### Exercise goal
Reproduce the lines verbatim, beginning with the line that contains "The latest support" and ending with the line that contains "Support period is".

%%

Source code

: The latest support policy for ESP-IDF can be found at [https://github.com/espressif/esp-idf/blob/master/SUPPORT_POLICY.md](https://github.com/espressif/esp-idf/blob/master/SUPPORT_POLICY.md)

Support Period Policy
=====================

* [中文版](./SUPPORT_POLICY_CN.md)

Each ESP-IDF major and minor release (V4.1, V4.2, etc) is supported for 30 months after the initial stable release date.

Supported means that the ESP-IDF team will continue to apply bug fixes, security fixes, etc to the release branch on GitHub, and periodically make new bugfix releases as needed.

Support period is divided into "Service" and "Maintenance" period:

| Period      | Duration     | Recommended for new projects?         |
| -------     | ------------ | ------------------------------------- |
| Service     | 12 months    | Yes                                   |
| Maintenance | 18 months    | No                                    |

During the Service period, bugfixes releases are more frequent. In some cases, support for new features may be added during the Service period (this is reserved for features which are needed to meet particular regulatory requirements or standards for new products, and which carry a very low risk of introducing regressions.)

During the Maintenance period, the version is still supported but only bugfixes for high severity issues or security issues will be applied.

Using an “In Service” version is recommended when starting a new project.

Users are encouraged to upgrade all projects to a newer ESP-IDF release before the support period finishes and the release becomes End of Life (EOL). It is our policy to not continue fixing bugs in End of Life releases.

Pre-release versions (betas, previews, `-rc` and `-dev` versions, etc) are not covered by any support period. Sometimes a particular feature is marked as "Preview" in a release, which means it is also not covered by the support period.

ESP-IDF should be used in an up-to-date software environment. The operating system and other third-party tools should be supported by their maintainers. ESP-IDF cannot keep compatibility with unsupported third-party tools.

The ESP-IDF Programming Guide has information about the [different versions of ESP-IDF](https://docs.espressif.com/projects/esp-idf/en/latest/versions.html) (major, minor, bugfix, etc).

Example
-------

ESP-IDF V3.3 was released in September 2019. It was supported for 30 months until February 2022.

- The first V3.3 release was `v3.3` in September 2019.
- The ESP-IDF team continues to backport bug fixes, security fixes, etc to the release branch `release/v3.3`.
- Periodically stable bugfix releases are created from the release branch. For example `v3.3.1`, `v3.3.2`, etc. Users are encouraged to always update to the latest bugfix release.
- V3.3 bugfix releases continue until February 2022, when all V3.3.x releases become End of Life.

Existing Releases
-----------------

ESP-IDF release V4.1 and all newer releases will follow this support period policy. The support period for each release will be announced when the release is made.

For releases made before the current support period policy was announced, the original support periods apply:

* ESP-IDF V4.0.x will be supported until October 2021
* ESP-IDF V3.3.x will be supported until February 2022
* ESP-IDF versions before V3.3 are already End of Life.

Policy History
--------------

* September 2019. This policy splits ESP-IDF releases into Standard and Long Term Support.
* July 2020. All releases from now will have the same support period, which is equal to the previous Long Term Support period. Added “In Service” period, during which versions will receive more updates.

%%

### Response to the task
: The latest support policy for ESP-IDF can be found at [https://github.com/espressif/esp-idf/blob/master/SUPPORT_POLICY.md](https://github.com/espressif/esp-idf/blob/master/SUPPORT_POLICY.md)

Support Period Policy
=====================

* [中文版](./SUPPORT_POLICY_CN.md)

Each ESP-IDF major and minor release (V4.1, V4.2, etc) is supported for 30 months after the initial stable release date.

Supported means that the ESP-IDF team will continue to apply bug fixes, security fixes, etc to the release branch on GitHub, and periodically make new bugfix releases as needed.

Support period is divided into "Service" and "Maintenance" period:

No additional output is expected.